The Brassica species, related to Arabidopsis thaliana, include an important group of crops and represent an excellent system for studying the evolutionary consequences of polyploidy. Previous studies have led to a proposed structure for an ancestral karyotype and models for the evolution of the B. rapa genome by triplication and segmental rearrangement, but these have not been validated at the sequence level.
We developed computational tools to analyse the public collection of B. rapa BAC end sequence, in order to identify candidates for representing collinearity discontinuities between the genomes of B. rapa and A. thaliana. For each putative discontinuity, one of the BACs was sequenced and analysed for collinearity with the genome of A. thaliana. Additional BAC clones were identified and sequenced as part of ongoing efforts to sequence four chromosomes of B. rapa. Strikingly few of the 19 inter-chromosomal rearrangements corresponded to the set of collinearity discontinuities anticipated on the basis of previous studies. Our analyses revealed numerous instances of newly detected collinearity blocks. For B. rapa linkage group A8, we were able to develop a model for the derivation of the chromosome from the ancestral karyotype. We were also able to identify a rearrangement event in the ancestor of B. rapa that was not shared with the ancestor of A. thaliana, and is represented in triplicate in the B. rapa genome. In addition to inter-chromosomal rearrangements, we identified and analysed 32 BACs containing the end points of segmental inversion events.
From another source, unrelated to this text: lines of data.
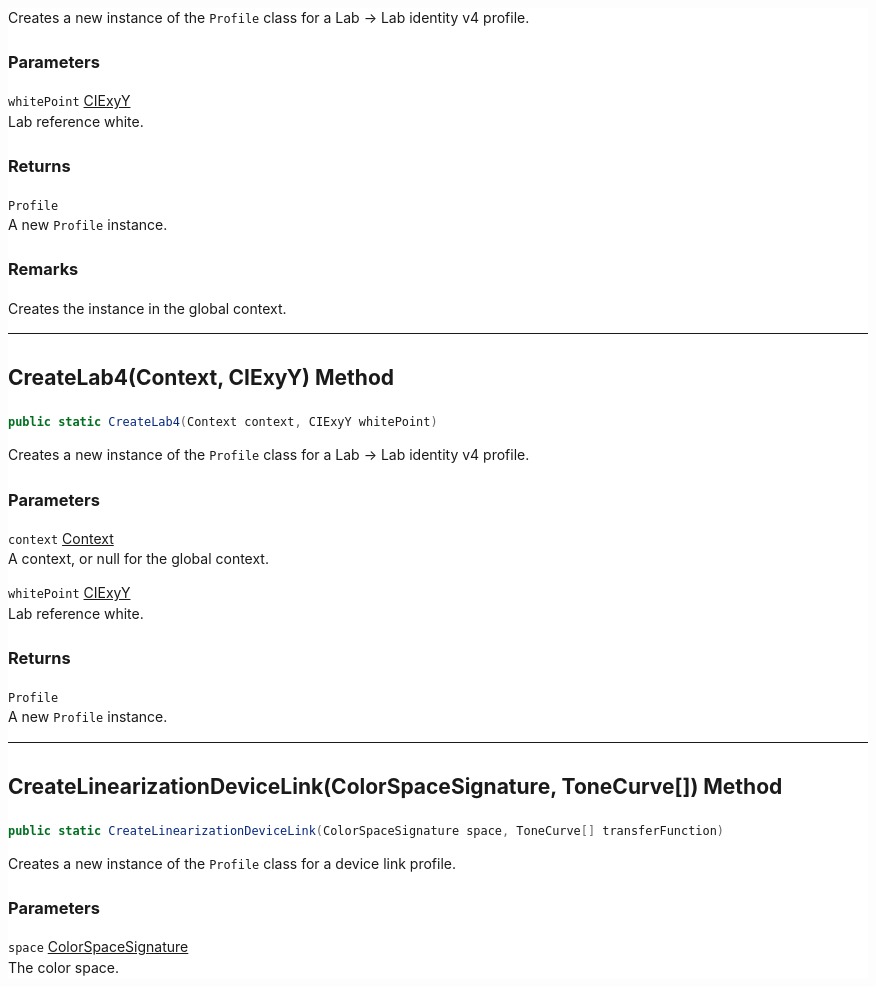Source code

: Creates a new instance of the `Profile` class for a Lab → Lab identity v4 profile.

### Parameters

`whitePoint` [CIExyY](./CIExyY.md)  
Lab reference white.

### Returns

`Profile`  
A new `Profile` instance.

### Remarks

Creates the instance in the global context.

---
## CreateLab4(Context, CIExyY) Method

```csharp
public static CreateLab4(Context context, CIExyY whitePoint)
```

Creates a new instance of the `Profile` class for a Lab → Lab identity v4 profile.

### Parameters

`context` [Context](./Context.md)  
A context, or null for the global context.

`whitePoint` [CIExyY](./CIExyY.md)  
Lab reference white.

### Returns

`Profile`  
A new `Profile` instance.

---
## CreateLinearizationDeviceLink(ColorSpaceSignature, ToneCurve[]) Method

```csharp
public static CreateLinearizationDeviceLink(ColorSpaceSignature space, ToneCurve[] transferFunction)
```

Creates a new instance of the `Profile` class for a device link profile.

### Parameters

`space` [ColorSpaceSignature](./ColorSpaceSignature.md)  
The color space.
Our results show that previous studies of segmental collinearity between the A. thaliana, Brassica and ancestral karyotype genomes, although very useful, represent over-simplifications of their true relationships. The presence of numerous cryptic collinear genome segments and the frequent occurrence of segmental inversions mean that inference of the positions of genes in B. rapa based on the locations of orthologues in A. thaliana can be misleading. Our results will be of relevance to a wide range of plants that have polyploid genomes, many of which are being considered according to a paradigm of comprising conserved synteny blocks with respect to sequenced, related genomes.